Throughout the Ebola outbreak, WHO has warned that its data have been incomplete and the number of cases are likely vastly under-reported. That is still a concern, Aylward said, but the trend nonetheless appears to be real.

“The epidemic [in Liberia] may be slowing down,” he said during a telephone press conference from Geneva. The slowdown could be attributable to a rapid increase in the safe burial of Ebola victims, an uptick in the number of sick people being isolated and major public awareness campaigns on how to stop transmission.

So far, more than 13,700 people have been sickened in the outbreak, which has hit Liberia, Guinea and Sierra Leone hardest. More than 6,300 of those are in Liberia alone.

Aylward cautioned against reading too much into the decline, saying that any let-up in the response could allow the disease to surge again.

“Am I hopeful? I’m terrified the information will be misinterpreted and people would start to think, oh great, this is under control,” he said. “That’s like saying your pet tiger is under control.”

Liberia’s Red Cross said Tuesday that teams collected 117 bodies last week from the county that includes Monrovia, down from the high of 315 in September, and the government reported last week that only about half of the available beds in treatment centers were occupied.

Benoit Carpentier, a spokesman for the International Federation of the Red Cross, warned that it was too early to celebrate those numbers, saying Ebola outbreaks come in waves. He noted that Red Cross figures show deaths are still increasing outside Monrovia.

“This hasn’t dropped off a cliff…There’s a huge risk it wouldn’t be sustained,” said Aylward. “It would be a huge mistake…to think we can scale down the response.”

Instead, experts should redouble their efforts to track all of the people with whom the sick have come into contact—a task that has been nearly impossible in many parts of the outbreak because of the sheer number of infections.

There is also tremendous work still to be done outside of Liberia.
The western areas of Sierra Leone, near the capital, have been seeing a particularly steady increase in cases lately, and the country’s president has warned that Sierra Leone will not win the war against the epidemic until people change their behavior, including avoiding touching the sick and the dead and quickly reporting to health centers if you fall ill.

On Tuesday night, the government numbers showed 26 new confirmed cases were reported in the country’s western districts, which include Freetown, during the previous 24 hours. Similar or higher numbers have been reported every day for those districts in recent days. In Bombali district, in the north, 32 new confirmed cases were reported.
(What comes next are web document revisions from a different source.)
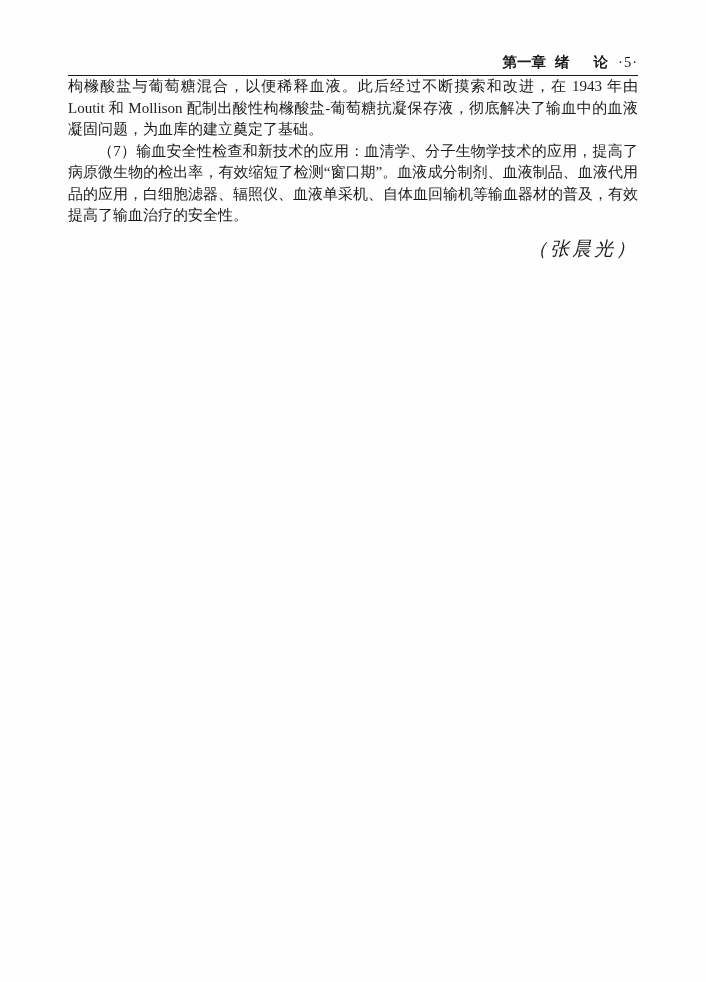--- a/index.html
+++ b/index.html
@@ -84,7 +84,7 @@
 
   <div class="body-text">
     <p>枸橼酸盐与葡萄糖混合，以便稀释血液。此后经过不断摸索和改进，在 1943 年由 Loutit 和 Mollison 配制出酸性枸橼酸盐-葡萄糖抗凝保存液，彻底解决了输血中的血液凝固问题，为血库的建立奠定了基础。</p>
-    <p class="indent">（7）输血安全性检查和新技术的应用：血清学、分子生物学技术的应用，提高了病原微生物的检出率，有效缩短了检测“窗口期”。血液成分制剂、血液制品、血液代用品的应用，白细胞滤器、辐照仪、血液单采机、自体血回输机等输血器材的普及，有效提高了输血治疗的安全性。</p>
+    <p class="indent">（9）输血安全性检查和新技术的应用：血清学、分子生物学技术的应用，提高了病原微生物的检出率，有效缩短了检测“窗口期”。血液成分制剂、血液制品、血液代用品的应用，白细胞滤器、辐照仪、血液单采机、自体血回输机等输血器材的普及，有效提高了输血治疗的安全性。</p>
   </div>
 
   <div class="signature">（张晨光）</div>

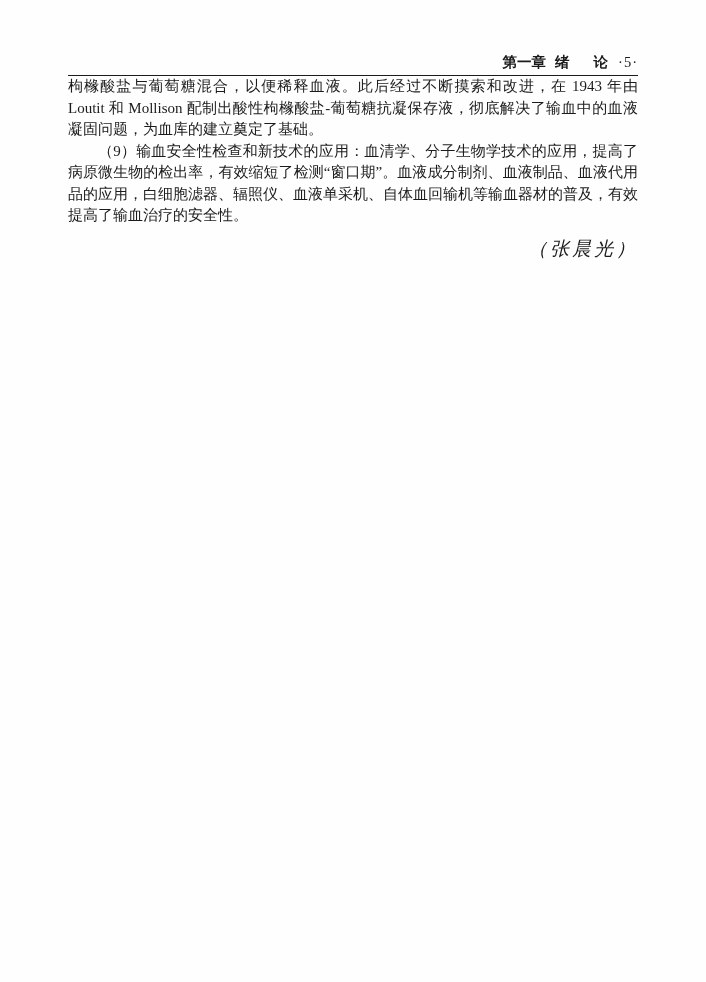--- a/index.html
+++ b/index.html
@@ -62,7 +62,7 @@
   .signature {
     margin-top: 11px;
     text-align: right;
-    font-size: 19px;
+    font-size: 13px;
     font-style: italic;
     letter-spacing: 3px;
     line-height: 21.5px;

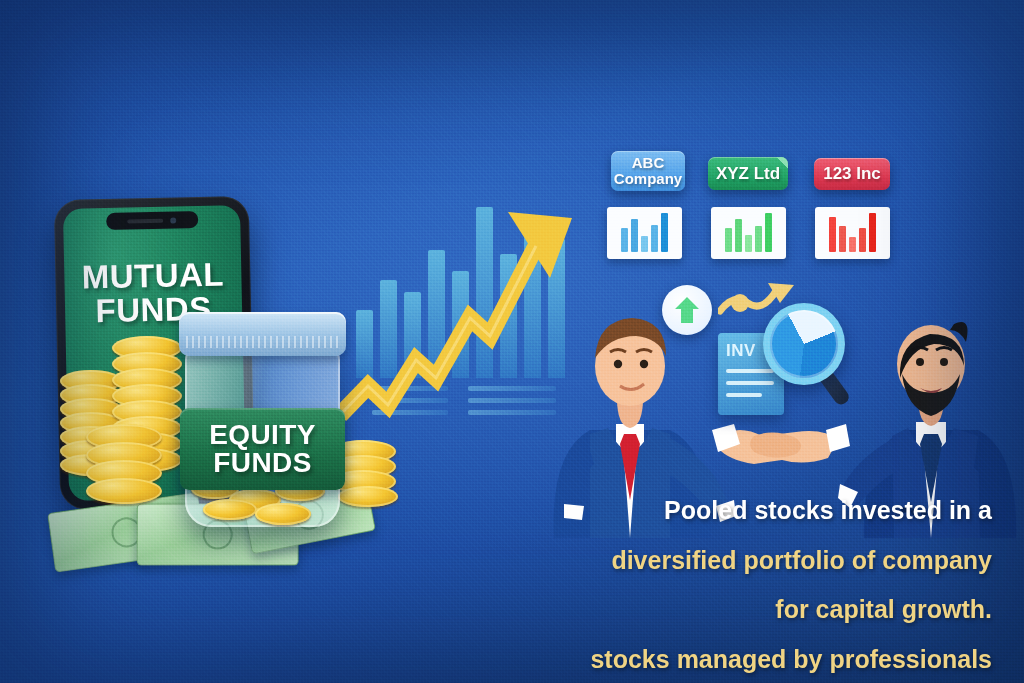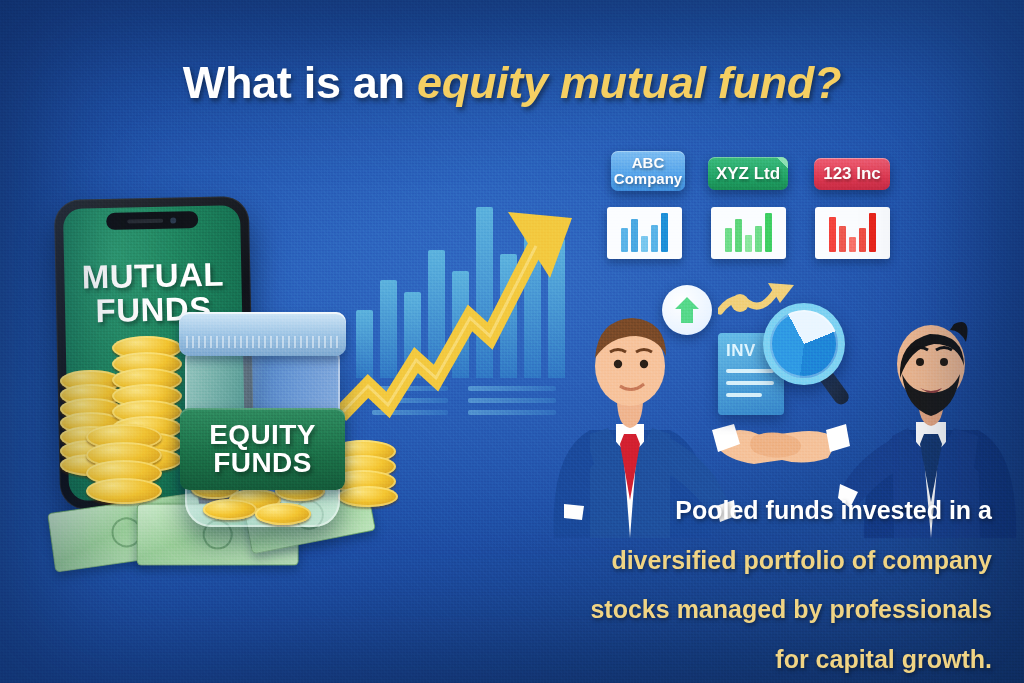--- a/index.html
+++ b/index.html
@@ -358,10 +358,6 @@
   <div class="weave"></div>
   <div class="vignette"></div>
 
-  <div id="title">
-    <span class="w">What is an</span>
-    <span class="y">equity mutual fund?</span>
-  </div>
 
   <div id="body">
     <div class="l0">Pooled funds invested in a</div>

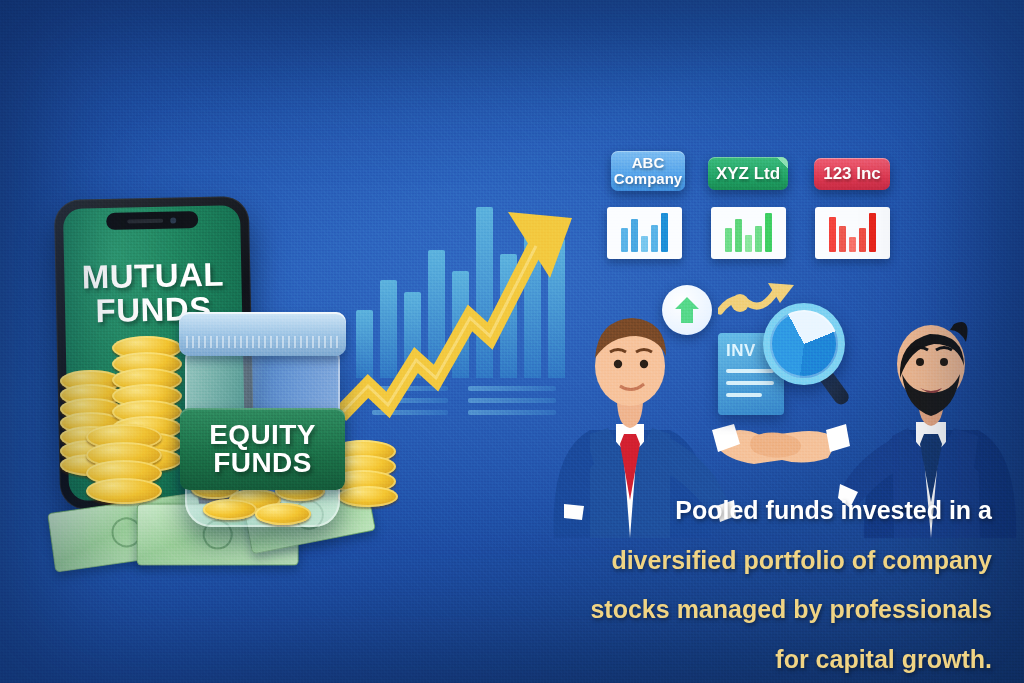--- a/index.html
+++ b/index.html
@@ -360,7 +360,7 @@
 
 
   <div id="body">
-    <div class="l0">Pooled funds invested in a</div>
+    <div class="l0">Pooled stocks invested in a</div>
     <div class="ly">diversified portfolio of company</div>
     <div class="ly">stocks managed by professionals</div>
     <div class="ly">for capital growth.</div>

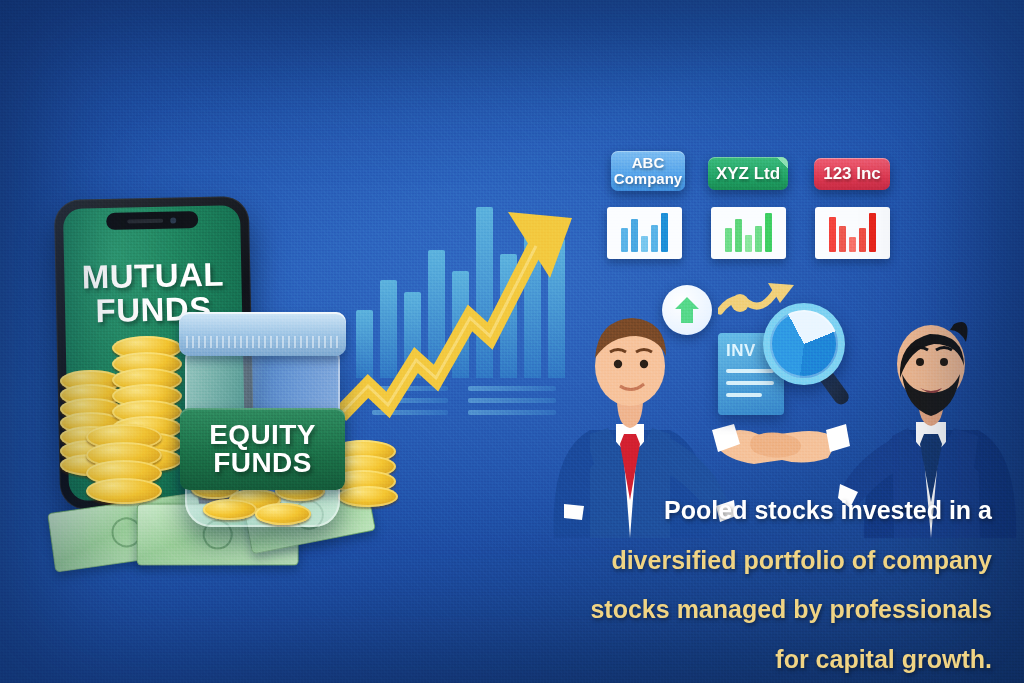--- a/index.html
+++ b/index.html
@@ -362,8 +362,8 @@
   <div id="body">
     <div class="l0">Pooled stocks invested in a</div>
     <div class="ly">diversified portfolio of company</div>
+    <div class="ly">for capital growth.</div>
     <div class="ly">stocks managed by professionals</div>
-    <div class="ly">for capital growth.</div>
   </div>
 
 </div>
“We’re seeing this thing burning quite hot in parts of Sierra Leone,” Aylward said.

On a visit this weekend to some of those hard-hit areas, President Ernest Bai Koroma said several treatment centers are being built around the country, but that the battle will only be won when people start following the experts’ advice.

If attitudes don’t change, “we will continue to work without results,” he said, according to a government statement released late Tuesday.

Koroma said that areas in the country’s far east—where the outbreak first hit Sierra Leone—have seen a marked decline in cases because they are following the recommendations. Aylward gave a similar explanation, saying that the decline in the eastern districts of Kenema and Kailahun were due to a reduction in risky behaviors and a willingness on the part of communities to help track and report cases.